Judge O’Sullivan’s opinion (after reciting all of defendant’s warnings) noted:
“We believe the jury could determine that such warnings do not exhort greater precautions of dress and ventilation than those they could find were actually observed by plaintiff. Beyond this possibility, moreover, there was some positive evidence of the insufficiency of the warnings.
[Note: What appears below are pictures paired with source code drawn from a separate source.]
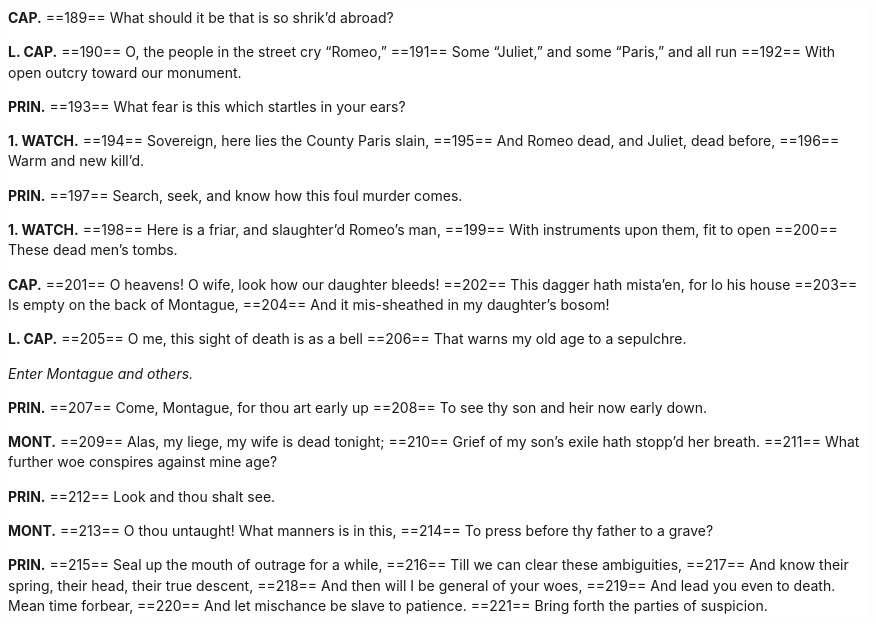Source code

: **CAP.**
==189== What should it be that is so shrik’d abroad?

**L. CAP.**
==190== O, the people in the street cry “Romeo,”
==191== Some “Juliet,” and some “Paris,” and all run
==192== With open outcry toward our monument.

**PRIN.**
==193== What fear is this which startles in your ears?

**1. WATCH.**
==194== Sovereign, here lies the County Paris slain,
==195== And Romeo dead, and Juliet, dead before,
==196== Warm and new kill’d.

**PRIN.**
==197== Search, seek, and know how this foul murder comes.

**1. WATCH.**
==198== Here is a friar, and slaughter’d Romeo’s man,
==199== With instruments upon them, fit to open
==200== These dead men’s tombs.

**CAP.**
==201== O heavens! O wife, look how our daughter bleeds!
==202== This dagger hath mista’en, for lo his house
==203== Is empty on the back of Montague,
==204== And it mis-sheathed in my daughter’s bosom!

**L. CAP.**
==205== O me, this sight of death is as a bell
==206== That warns my old age to a sepulchre.

*Enter Montague and others.*

**PRIN.**
==207== Come, Montague, for thou art early up
==208== To see thy son and heir now early down.

**MONT.**
==209== Alas, my liege, my wife is dead tonight;
==210== Grief of my son’s exile hath stopp’d her breath.
==211== What further woe conspires against mine age?

**PRIN.**
==212== Look and thou shalt see.

**MONT.**
==213== O thou untaught! What manners is in this,
==214== To press before thy father to a grave?

**PRIN.**
==215== Seal up the mouth of outrage for a while,
==216== Till we can clear these ambiguities,
==217== And know their spring, their head, their true descent,
==218== And then will I be general of your woes,
==219== And lead you even to death. Mean time forbear,
==220== And let mischance be slave to patience.
==221== Bring forth the parties of suspicion.

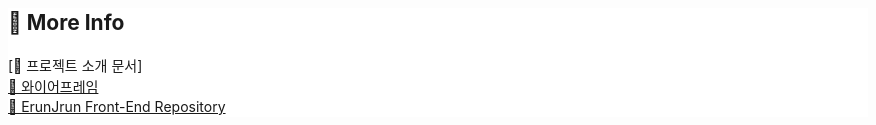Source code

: ## 🌸 More Info
[🌿 프로젝트 소개 문서]  
[💾 와이어프레임](https://www.figma.com/file/KHfXRCNHENbZ7PBS1DYT7O/%EC%9D%B4RUN%EC%A0%80RUN?node-id=0%3A1)  
[🔐 ErunJrun Front-End Repository](https://github.com/ErunJrun/ErunJrun_FE)  
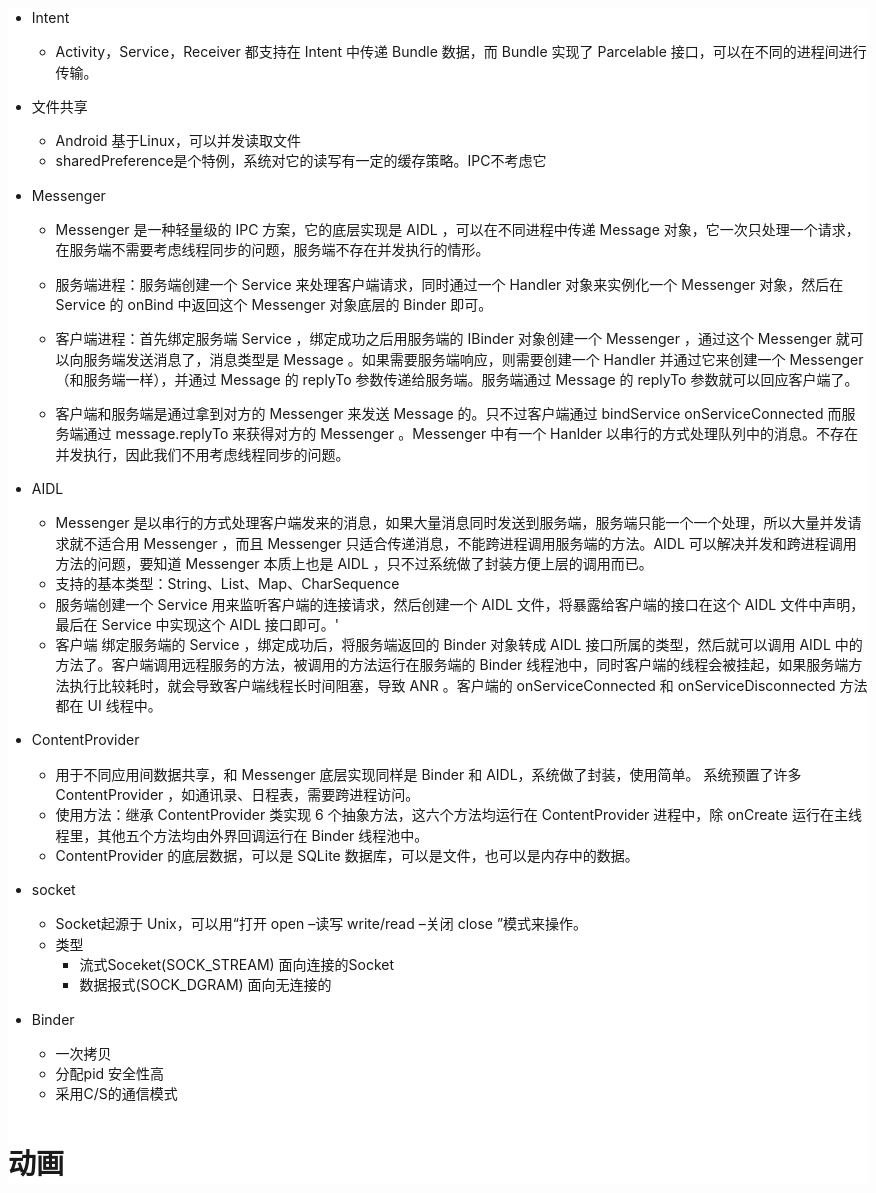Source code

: * Intent 

  * Activity，Service，Receiver 都支持在 Intent 中传递 Bundle 数据，而 Bundle 实现了 Parcelable 接口，可以在不同的进程间进行传输。

* 文件共享

  * Android 基于Linux，可以并发读取文件
  * sharedPreference是个特例，系统对它的读写有一定的缓存策略。IPC不考虑它

* Messenger

  * Messenger 是一种轻量级的 IPC 方案，它的底层实现是 AIDL ，可以在不同进程中传递 Message 对象，它一次只处理一个请求，在服务端不需要考虑线程同步的问题，服务端不存在并发执行的情形。

  * 服务端进程：服务端创建一个 Service 来处理客户端请求，同时通过一个 Handler 对象来实例化一个 Messenger 对象，然后在 Service 的 onBind 中返回这个 Messenger 对象底层的 Binder 即可。
  * 客户端进程：首先绑定服务端 Service ，绑定成功之后用服务端的 IBinder 对象创建一个 Messenger ，通过这个 Messenger 就可以向服务端发送消息了，消息类型是 Message 。如果需要服务端响应，则需要创建一个 Handler 并通过它来创建一个 Messenger（和服务端一样），并通过 Message 的 replyTo 参数传递给服务端。服务端通过 Message 的 replyTo 参数就可以回应客户端了。

  * 客户端和服务端是通过拿到对方的 Messenger 来发送 Message 的。只不过客户端通过 bindService onServiceConnected 而服务端通过 message.replyTo 来获得对方的 Messenger 。Messenger 中有一个 Hanlder 以串行的方式处理队列中的消息。不存在并发执行，因此我们不用考虑线程同步的问题。

* AIDL

  * Messenger 是以串行的方式处理客户端发来的消息，如果大量消息同时发送到服务端，服务端只能一个一个处理，所以大量并发请求就不适合用 Messenger ，而且 Messenger 只适合传递消息，不能跨进程调用服务端的方法。AIDL 可以解决并发和跨进程调用方法的问题，要知道 Messenger 本质上也是 AIDL ，只不过系统做了封装方便上层的调用而已。
  * 支持的基本类型：String、List、Map、CharSequence
  * 服务端创建一个 Service 用来监听客户端的连接请求，然后创建一个 AIDL 文件，将暴露给客户端的接口在这个 AIDL 文件中声明，最后在 Service 中实现这个 AIDL 接口即可。'
  * 客户端 绑定服务端的 Service ，绑定成功后，将服务端返回的 Binder 对象转成 AIDL 接口所属的类型，然后就可以调用 AIDL 中的方法了。客户端调用远程服务的方法，被调用的方法运行在服务端的 Binder 线程池中，同时客户端的线程会被挂起，如果服务端方法执行比较耗时，就会导致客户端线程长时间阻塞，导致 ANR 。客户端的 onServiceConnected 和 onServiceDisconnected 方法都在 UI 线程中。

* ContentProvider

  * 用于不同应用间数据共享，和 Messenger 底层实现同样是 Binder 和 AIDL，系统做了封装，使用简单。 系统预置了许多 ContentProvider ，如通讯录、日程表，需要跨进程访问。
  * 使用方法：继承 ContentProvider 类实现 6 个抽象方法，这六个方法均运行在 ContentProvider 进程中，除 onCreate 运行在主线程里，其他五个方法均由外界回调运行在 Binder 线程池中。
  * ContentProvider 的底层数据，可以是 SQLite 数据库，可以是文件，也可以是内存中的数据。

* socket

  * Socket起源于 Unix，可以用“打开 open –读写 write/read –关闭 close ”模式来操作。
  * 类型
    * 流式Soceket(SOCK_STREAM)   面向连接的Socket
    * 数据报式(SOCK_DGRAM)   面向无连接的

* Binder

  * 一次拷贝
  * 分配pid  安全性高
  * 采用C/S的通信模式

# 动画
Initially, it should be be made clear that chlor-acne can be a very serious condition, possibly irreversible, and that anyone is likely to develop it on sufficient exposure to defendant’s wax or its fumes. Plaintiff’s employers had been in the plating business for twenty years when his trouble developed, but testified they were unaware of the proper procedure for using the wax and one said that when materials should not come in touch with the skin ‘usually they are very clearly marked.’ ”
In its brief defendant-appellant states flatly:
“The sort of chattel with which we are dealing here is a chlorinated naphthalene wax which has a number of industrial uses. It is necessary to wear protective clothing and have an adequate exhaust system when working with this material to avoid contacts which cause skin trouble, such as that suffered by plaintiff.”
But no warning which it ever initiated (whether received by plaintiff or not) ever said anything like the above.
The trial judge’s charge on negligence was fair to defendant-appellant1 and deprived him of no relevant and material instruction.
As to the portion of the charge dealing with contributory negligence, less needs to be said. The general rule is, of course, that a plaintiff may not recover if he knew or should have known the dangerous nature of the product which he was using. The underlined words were not in the charge on contributory negligence as given by the charge judge.
However, I find nothing in this record to present a factual situation from which it may be deduced or inferred that plaintiff should have had knowledge of the dangerous nature of the product. As we have seen, he could not have had it by direct warnings from the labels. But he did get such knowledge by direct warnings from his doctor. There is no factual dispute about whether he should have had *614knowledge from his doctor's warnings. The factual issue tried to the jury was whether or not he reacted as a reasonable man should react after acquiring such knowledge. This fact issue the jury obviously decided in plaintiff’s favor. And there was evidence from which they could properly have done so.
In my judgment on neither issue pertaining to the judicial instructions does appellant show that its rights were substantially prejudiced so as to require reversal for new trial. Rule 61 Fed.R. Civ.P.

. The undisputed facts recited above would have warranted grant of a motion by plaintiff for a directed verdict on the issue of negligence; however, the docket entries do not disclose that any such motion was made.